O. T est originaire de Kaffrine, mais il est parti de Touba pour rejoindre Kafountine. C’est sa troisième tentative pour se rendre en Europe par pirogue. Il confie que leur embarcation était surchargée. «Nous étions plus d’une centaine de migrants à bord de la pirogue», précise-t-il. C’est un migrant qui a déclenché l’incendie. O. T révèle qu’en tirant sur sa cigarette, il a provoqué des étincelles qui ont atteint les nombreux bidons d’essence disposés dans la pirogue. «Quand le feu s’est déclenché, rembobine Souleymane Mané, c’était la débandade et la pirogue a fini par se renverser.»D’après les deux rescapés, beaucoup de victimes ont péri parce qu’elles ne savaient pas nager.
«Dans l’eau, je me suis accroché à un bout de la pirogue avec mon pied gauche qui était complètement brûlé, raconte O. T. Je ne sentais pas ma blessure, je ne pensais qu’à sauver ma peau. Et c’est là qu’un jeune homme m’a trouvé avant de m’envelopper et de me serrer fortement. Ne pouvant plus le supporter, j’ai plongé au fond de l’eau et il m’a lâché. Je l’ai vu mourir. (…) Je vous jure que les morts sont nombreux.»

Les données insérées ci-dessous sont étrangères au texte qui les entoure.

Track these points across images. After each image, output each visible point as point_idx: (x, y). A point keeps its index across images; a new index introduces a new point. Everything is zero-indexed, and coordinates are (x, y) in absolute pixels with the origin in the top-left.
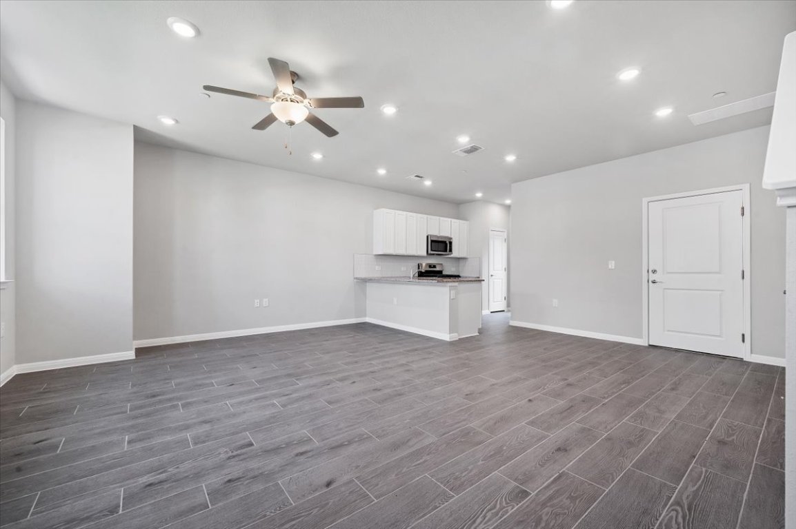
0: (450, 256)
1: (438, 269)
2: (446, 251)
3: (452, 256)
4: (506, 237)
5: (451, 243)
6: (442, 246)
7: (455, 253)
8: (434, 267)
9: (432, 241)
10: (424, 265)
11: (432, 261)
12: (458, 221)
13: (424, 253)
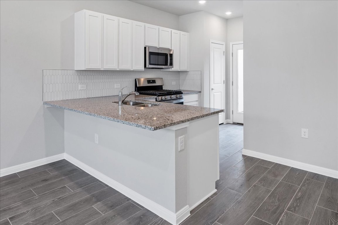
0: (170, 70)
1: (158, 83)
2: (166, 64)
3: (173, 69)
4: (224, 50)
5: (171, 55)
6: (162, 59)
7: (176, 67)
8: (154, 81)
9: (151, 53)
10: (142, 80)
11: (151, 75)
12: (178, 32)
13: (142, 67)
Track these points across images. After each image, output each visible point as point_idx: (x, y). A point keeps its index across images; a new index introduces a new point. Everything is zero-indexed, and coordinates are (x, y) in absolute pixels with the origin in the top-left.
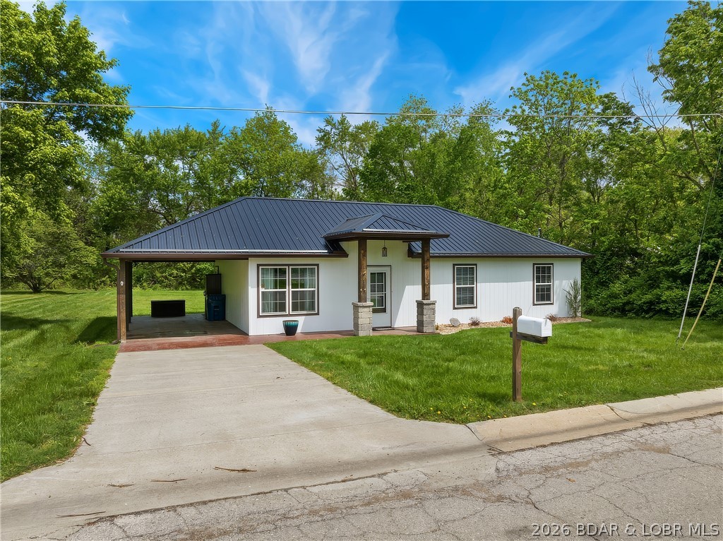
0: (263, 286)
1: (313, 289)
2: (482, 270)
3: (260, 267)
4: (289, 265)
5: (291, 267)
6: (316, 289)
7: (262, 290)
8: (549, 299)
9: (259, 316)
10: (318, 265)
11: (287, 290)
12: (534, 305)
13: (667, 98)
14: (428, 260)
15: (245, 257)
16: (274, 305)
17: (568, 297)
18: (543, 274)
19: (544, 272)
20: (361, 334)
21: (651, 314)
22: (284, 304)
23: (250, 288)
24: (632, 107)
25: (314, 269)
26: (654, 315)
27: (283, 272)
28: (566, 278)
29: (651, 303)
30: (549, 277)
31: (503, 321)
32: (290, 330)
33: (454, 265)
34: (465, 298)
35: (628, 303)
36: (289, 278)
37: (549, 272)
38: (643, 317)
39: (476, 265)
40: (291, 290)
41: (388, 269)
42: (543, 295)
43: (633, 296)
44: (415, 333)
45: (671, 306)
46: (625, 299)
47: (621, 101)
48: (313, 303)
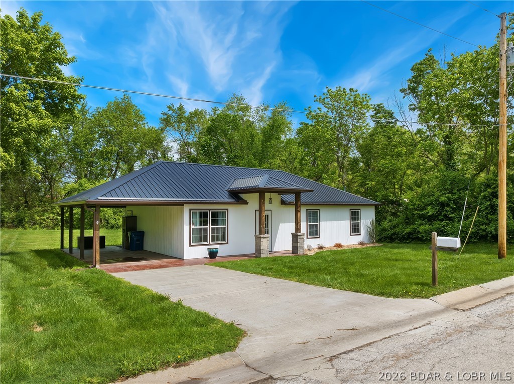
0: (193, 224)
1: (225, 226)
2: (323, 213)
3: (192, 211)
4: (210, 210)
5: (211, 211)
6: (226, 226)
7: (193, 227)
8: (358, 232)
9: (191, 246)
10: (227, 210)
11: (208, 227)
12: (351, 235)
13: (411, 109)
14: (300, 206)
15: (181, 204)
16: (200, 238)
17: (369, 230)
18: (355, 216)
19: (355, 215)
20: (263, 256)
21: (410, 240)
22: (206, 237)
23: (185, 225)
24: (393, 113)
25: (224, 213)
26: (412, 241)
27: (206, 215)
28: (367, 218)
29: (409, 234)
30: (358, 217)
31: (335, 246)
32: (213, 254)
33: (307, 210)
34: (314, 232)
35: (394, 234)
36: (210, 219)
37: (358, 215)
38: (406, 242)
39: (319, 210)
40: (211, 227)
41: (270, 212)
42: (355, 229)
43: (397, 230)
44: (291, 255)
45: (424, 235)
46: (392, 232)
47: (387, 109)
48: (224, 236)
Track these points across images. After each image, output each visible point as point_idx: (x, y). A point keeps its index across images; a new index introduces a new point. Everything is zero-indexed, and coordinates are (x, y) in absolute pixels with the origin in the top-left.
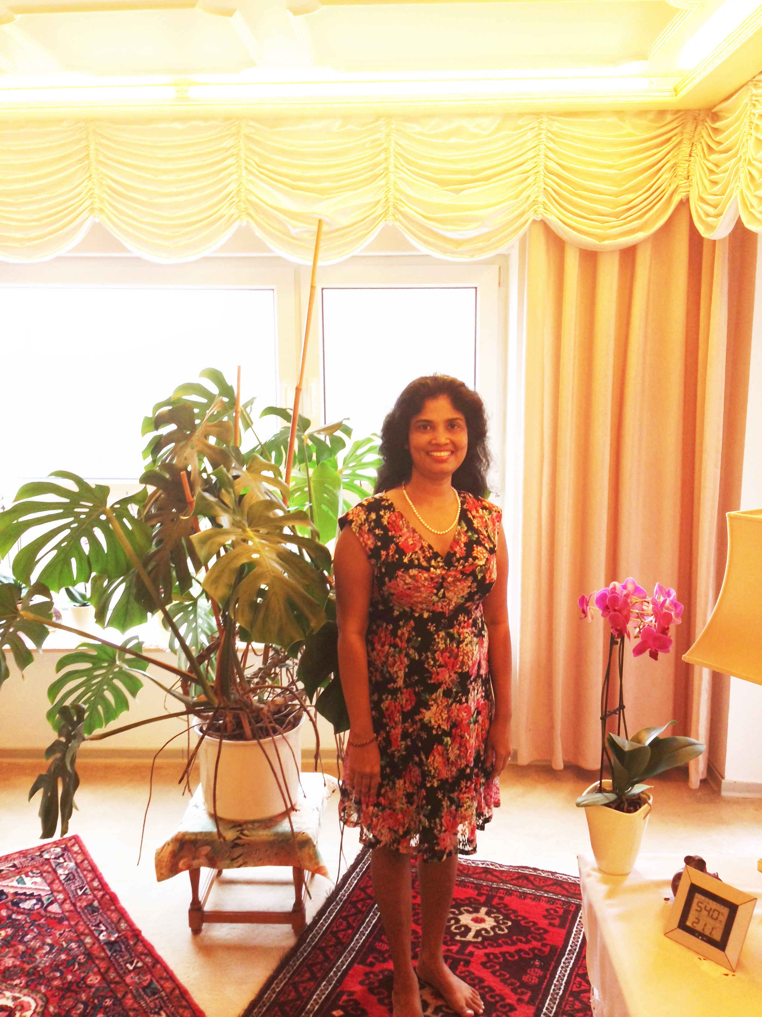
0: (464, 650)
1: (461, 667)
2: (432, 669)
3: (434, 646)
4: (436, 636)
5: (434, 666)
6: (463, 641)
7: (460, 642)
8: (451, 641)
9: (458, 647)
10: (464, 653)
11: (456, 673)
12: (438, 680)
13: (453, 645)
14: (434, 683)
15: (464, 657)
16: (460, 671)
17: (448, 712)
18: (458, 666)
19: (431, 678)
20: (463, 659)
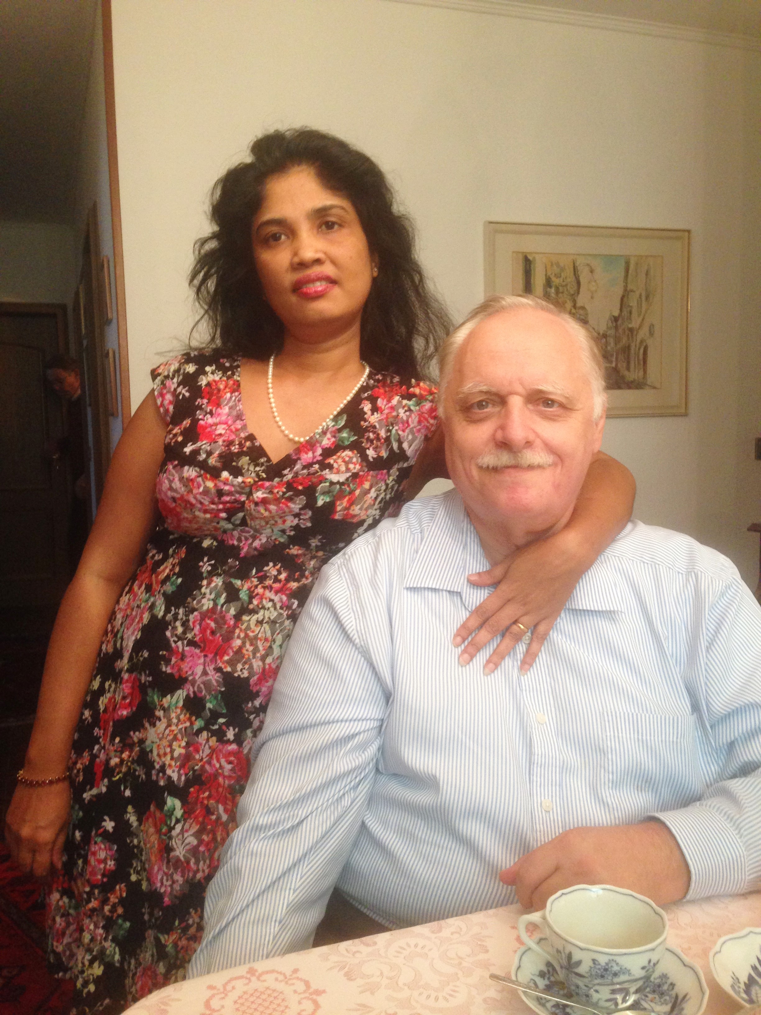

«C’était l’horreur», résume Souleymane Mané, qui vit au Sénégal depuis dix ans et assure avoir mis toutes ses économies dans ce voyage. Ce Bissau-Guinéen jure qu’il ne tentera plus le voyage en Europe en pirogue. Son seul objectif en ce moment, c’est de «rentrer tranquillement en Guinée-Bissau».
Quatre-vingt-dix passagers ont survécu à l’accident. Une quinzaine de corps sans vie ont été repêchés et plus d’une trentaine de migrants sont portées disparues.